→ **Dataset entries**
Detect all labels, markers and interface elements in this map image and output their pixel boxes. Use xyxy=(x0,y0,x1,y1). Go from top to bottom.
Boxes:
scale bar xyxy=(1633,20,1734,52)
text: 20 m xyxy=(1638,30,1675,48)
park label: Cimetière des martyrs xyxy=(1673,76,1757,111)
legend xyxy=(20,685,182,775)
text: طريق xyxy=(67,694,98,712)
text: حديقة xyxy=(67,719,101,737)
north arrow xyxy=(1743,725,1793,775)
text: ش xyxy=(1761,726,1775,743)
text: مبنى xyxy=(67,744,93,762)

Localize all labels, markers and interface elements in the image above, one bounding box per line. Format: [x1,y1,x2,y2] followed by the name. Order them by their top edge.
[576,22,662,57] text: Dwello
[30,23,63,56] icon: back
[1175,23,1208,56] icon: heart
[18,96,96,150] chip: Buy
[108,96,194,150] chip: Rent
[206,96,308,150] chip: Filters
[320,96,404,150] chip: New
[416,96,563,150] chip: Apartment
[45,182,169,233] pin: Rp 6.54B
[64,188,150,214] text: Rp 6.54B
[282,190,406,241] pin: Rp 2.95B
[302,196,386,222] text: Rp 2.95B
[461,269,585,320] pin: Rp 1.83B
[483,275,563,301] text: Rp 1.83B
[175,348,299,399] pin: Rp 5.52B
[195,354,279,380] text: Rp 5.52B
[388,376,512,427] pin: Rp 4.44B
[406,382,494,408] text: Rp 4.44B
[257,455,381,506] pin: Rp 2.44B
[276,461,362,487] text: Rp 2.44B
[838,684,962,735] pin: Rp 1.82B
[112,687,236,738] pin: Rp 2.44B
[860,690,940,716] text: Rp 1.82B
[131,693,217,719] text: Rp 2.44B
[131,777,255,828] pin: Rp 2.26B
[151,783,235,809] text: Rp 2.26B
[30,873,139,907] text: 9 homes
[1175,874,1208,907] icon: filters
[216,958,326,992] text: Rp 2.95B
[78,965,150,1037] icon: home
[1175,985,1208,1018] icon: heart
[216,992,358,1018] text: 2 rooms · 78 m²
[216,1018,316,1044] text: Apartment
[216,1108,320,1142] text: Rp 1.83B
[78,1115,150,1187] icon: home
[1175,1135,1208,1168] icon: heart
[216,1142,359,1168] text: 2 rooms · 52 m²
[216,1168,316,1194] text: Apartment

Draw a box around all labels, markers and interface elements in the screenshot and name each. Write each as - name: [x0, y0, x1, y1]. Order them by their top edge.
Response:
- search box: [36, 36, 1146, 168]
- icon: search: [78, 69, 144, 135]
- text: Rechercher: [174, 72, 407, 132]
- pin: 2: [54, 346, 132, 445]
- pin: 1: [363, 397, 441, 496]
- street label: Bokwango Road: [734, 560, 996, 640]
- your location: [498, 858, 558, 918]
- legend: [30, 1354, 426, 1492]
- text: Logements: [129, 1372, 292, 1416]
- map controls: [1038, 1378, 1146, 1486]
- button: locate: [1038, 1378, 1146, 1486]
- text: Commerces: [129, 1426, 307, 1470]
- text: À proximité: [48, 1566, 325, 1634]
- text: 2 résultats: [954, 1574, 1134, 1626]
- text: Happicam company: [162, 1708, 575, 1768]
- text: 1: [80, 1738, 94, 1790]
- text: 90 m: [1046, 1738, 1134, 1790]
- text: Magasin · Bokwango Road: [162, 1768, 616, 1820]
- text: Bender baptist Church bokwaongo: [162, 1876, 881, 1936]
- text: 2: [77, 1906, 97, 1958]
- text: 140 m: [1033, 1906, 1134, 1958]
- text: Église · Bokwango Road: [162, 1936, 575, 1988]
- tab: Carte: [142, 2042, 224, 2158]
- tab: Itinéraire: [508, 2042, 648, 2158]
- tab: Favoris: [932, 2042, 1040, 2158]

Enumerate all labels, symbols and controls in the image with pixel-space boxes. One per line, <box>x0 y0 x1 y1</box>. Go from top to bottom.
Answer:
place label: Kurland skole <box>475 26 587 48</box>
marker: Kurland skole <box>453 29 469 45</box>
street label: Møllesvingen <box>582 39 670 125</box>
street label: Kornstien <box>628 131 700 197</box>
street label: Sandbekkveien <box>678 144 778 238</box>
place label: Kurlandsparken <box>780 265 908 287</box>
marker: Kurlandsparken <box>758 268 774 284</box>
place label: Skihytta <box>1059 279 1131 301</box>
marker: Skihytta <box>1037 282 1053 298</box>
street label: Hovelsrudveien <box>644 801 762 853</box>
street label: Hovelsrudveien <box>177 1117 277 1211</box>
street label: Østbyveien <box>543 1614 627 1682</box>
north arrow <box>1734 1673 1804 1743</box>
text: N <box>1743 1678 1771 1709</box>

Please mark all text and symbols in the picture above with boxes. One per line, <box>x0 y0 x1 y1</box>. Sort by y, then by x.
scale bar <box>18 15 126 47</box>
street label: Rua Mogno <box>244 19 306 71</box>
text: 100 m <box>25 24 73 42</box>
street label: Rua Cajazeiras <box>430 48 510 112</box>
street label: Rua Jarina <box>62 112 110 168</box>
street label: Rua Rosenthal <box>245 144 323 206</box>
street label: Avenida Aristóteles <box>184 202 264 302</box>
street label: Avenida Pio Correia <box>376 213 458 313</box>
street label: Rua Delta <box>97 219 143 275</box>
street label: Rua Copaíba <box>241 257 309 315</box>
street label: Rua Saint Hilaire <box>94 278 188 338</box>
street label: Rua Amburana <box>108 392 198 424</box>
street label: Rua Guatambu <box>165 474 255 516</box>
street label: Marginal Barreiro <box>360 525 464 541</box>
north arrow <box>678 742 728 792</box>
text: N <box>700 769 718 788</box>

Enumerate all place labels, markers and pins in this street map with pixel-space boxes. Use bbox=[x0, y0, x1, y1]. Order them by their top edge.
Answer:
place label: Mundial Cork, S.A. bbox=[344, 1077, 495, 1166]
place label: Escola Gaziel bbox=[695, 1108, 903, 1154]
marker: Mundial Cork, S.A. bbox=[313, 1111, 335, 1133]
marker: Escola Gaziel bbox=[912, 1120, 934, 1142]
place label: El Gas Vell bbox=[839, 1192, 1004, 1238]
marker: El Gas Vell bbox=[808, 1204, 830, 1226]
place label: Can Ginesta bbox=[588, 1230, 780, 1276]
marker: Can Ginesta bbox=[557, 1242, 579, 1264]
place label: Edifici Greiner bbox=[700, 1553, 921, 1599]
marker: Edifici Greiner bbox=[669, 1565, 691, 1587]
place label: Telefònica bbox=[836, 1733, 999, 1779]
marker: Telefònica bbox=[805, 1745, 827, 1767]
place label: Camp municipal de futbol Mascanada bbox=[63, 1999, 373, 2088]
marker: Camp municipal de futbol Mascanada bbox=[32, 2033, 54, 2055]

→ **Instructions for the task**
Write out each entry again, leaving every word as it is.

→ **Problem solution**
Detect all labels, markers and interface elements in this map image and output their pixel boxes. Use xyxy=(x0,y0,x1,y1). Go from top to bottom.
Boxes:
scale bar xyxy=(1633,20,1734,52)
text: 20 m xyxy=(1638,30,1675,48)
park label: Cimetière des martyrs xyxy=(1673,76,1757,111)
legend xyxy=(20,685,182,775)
text: طريق xyxy=(67,694,98,712)
text: حديقة xyxy=(67,719,101,737)
north arrow xyxy=(1743,725,1793,775)
text: ش xyxy=(1761,726,1775,743)
text: مبنى xyxy=(67,744,93,762)

Localize all labels, markers and interface elements in the image above, one bounding box per line. Format: [x1,y1,x2,y2] followed by the name. Order them by their top edge.
[576,22,662,57] text: Dwello
[30,23,63,56] icon: back
[1175,23,1208,56] icon: heart
[18,96,96,150] chip: Buy
[108,96,194,150] chip: Rent
[206,96,308,150] chip: Filters
[320,96,404,150] chip: New
[416,96,563,150] chip: Apartment
[45,182,169,233] pin: Rp 6.54B
[64,188,150,214] text: Rp 6.54B
[282,190,406,241] pin: Rp 2.95B
[302,196,386,222] text: Rp 2.95B
[461,269,585,320] pin: Rp 1.83B
[483,275,563,301] text: Rp 1.83B
[175,348,299,399] pin: Rp 5.52B
[195,354,279,380] text: Rp 5.52B
[388,376,512,427] pin: Rp 4.44B
[406,382,494,408] text: Rp 4.44B
[257,455,381,506] pin: Rp 2.44B
[276,461,362,487] text: Rp 2.44B
[838,684,962,735] pin: Rp 1.82B
[112,687,236,738] pin: Rp 2.44B
[860,690,940,716] text: Rp 1.82B
[131,693,217,719] text: Rp 2.44B
[131,777,255,828] pin: Rp 2.26B
[151,783,235,809] text: Rp 2.26B
[30,873,139,907] text: 9 homes
[1175,874,1208,907] icon: filters
[216,958,326,992] text: Rp 2.95B
[78,965,150,1037] icon: home
[1175,985,1208,1018] icon: heart
[216,992,358,1018] text: 2 rooms · 78 m²
[216,1018,316,1044] text: Apartment
[216,1108,320,1142] text: Rp 1.83B
[78,1115,150,1187] icon: home
[1175,1135,1208,1168] icon: heart
[216,1142,359,1168] text: 2 rooms · 52 m²
[216,1168,316,1194] text: Apartment

Draw a box around all labels, markers and interface elements in the screenshot and name each. Write each as - name: [x0, y0, x1, y1]. Order them by their top edge.
Response:
- search box: [36, 36, 1146, 168]
- icon: search: [78, 69, 144, 135]
- text: Rechercher: [174, 72, 407, 132]
- pin: 2: [54, 346, 132, 445]
- pin: 1: [363, 397, 441, 496]
- street label: Bokwango Road: [734, 560, 996, 640]
- your location: [498, 858, 558, 918]
- legend: [30, 1354, 426, 1492]
- text: Logements: [129, 1372, 292, 1416]
- map controls: [1038, 1378, 1146, 1486]
- button: locate: [1038, 1378, 1146, 1486]
- text: Commerces: [129, 1426, 307, 1470]
- text: À proximité: [48, 1566, 325, 1634]
- text: 2 résultats: [954, 1574, 1134, 1626]
- text: Happicam company: [162, 1708, 575, 1768]
- text: 1: [80, 1738, 94, 1790]
- text: 90 m: [1046, 1738, 1134, 1790]
- text: Magasin · Bokwango Road: [162, 1768, 616, 1820]
- text: Bender baptist Church bokwaongo: [162, 1876, 881, 1936]
- text: 2: [77, 1906, 97, 1958]
- text: 140 m: [1033, 1906, 1134, 1958]
- text: Église · Bokwango Road: [162, 1936, 575, 1988]
- tab: Carte: [142, 2042, 224, 2158]
- tab: Itinéraire: [508, 2042, 648, 2158]
- tab: Favoris: [932, 2042, 1040, 2158]

Enumerate all labels, symbols and controls in the image with pixel-space boxes. One per line, <box>x0 y0 x1 y1</box>. Go from top to bottom.
Answer:
place label: Kurland skole <box>475 26 587 48</box>
marker: Kurland skole <box>453 29 469 45</box>
street label: Møllesvingen <box>582 39 670 125</box>
street label: Kornstien <box>628 131 700 197</box>
street label: Sandbekkveien <box>678 144 778 238</box>
place label: Kurlandsparken <box>780 265 908 287</box>
marker: Kurlandsparken <box>758 268 774 284</box>
place label: Skihytta <box>1059 279 1131 301</box>
marker: Skihytta <box>1037 282 1053 298</box>
street label: Hovelsrudveien <box>644 801 762 853</box>
street label: Hovelsrudveien <box>177 1117 277 1211</box>
street label: Østbyveien <box>543 1614 627 1682</box>
north arrow <box>1734 1673 1804 1743</box>
text: N <box>1743 1678 1771 1709</box>

Please mark all text and symbols in the picture above with boxes. One per line, <box>x0 y0 x1 y1</box>. Sort by y, then by x.
scale bar <box>18 15 126 47</box>
street label: Rua Mogno <box>244 19 306 71</box>
text: 100 m <box>25 24 73 42</box>
street label: Rua Cajazeiras <box>430 48 510 112</box>
street label: Rua Jarina <box>62 112 110 168</box>
street label: Rua Rosenthal <box>245 144 323 206</box>
street label: Avenida Aristóteles <box>184 202 264 302</box>
street label: Avenida Pio Correia <box>376 213 458 313</box>
street label: Rua Delta <box>97 219 143 275</box>
street label: Rua Copaíba <box>241 257 309 315</box>
street label: Rua Saint Hilaire <box>94 278 188 338</box>
street label: Rua Amburana <box>108 392 198 424</box>
street label: Rua Guatambu <box>165 474 255 516</box>
street label: Marginal Barreiro <box>360 525 464 541</box>
north arrow <box>678 742 728 792</box>
text: N <box>700 769 718 788</box>

Enumerate all place labels, markers and pins in this street map with pixel-space boxes. Use bbox=[x0, y0, x1, y1]. Order them by their top edge.
Answer:
place label: Mundial Cork, S.A. bbox=[344, 1077, 495, 1166]
place label: Escola Gaziel bbox=[695, 1108, 903, 1154]
marker: Mundial Cork, S.A. bbox=[313, 1111, 335, 1133]
marker: Escola Gaziel bbox=[912, 1120, 934, 1142]
place label: El Gas Vell bbox=[839, 1192, 1004, 1238]
marker: El Gas Vell bbox=[808, 1204, 830, 1226]
place label: Can Ginesta bbox=[588, 1230, 780, 1276]
marker: Can Ginesta bbox=[557, 1242, 579, 1264]
place label: Edifici Greiner bbox=[700, 1553, 921, 1599]
marker: Edifici Greiner bbox=[669, 1565, 691, 1587]
place label: Telefònica bbox=[836, 1733, 999, 1779]
marker: Telefònica bbox=[805, 1745, 827, 1767]
place label: Camp municipal de futbol Mascanada bbox=[63, 1999, 373, 2088]
marker: Camp municipal de futbol Mascanada bbox=[32, 2033, 54, 2055]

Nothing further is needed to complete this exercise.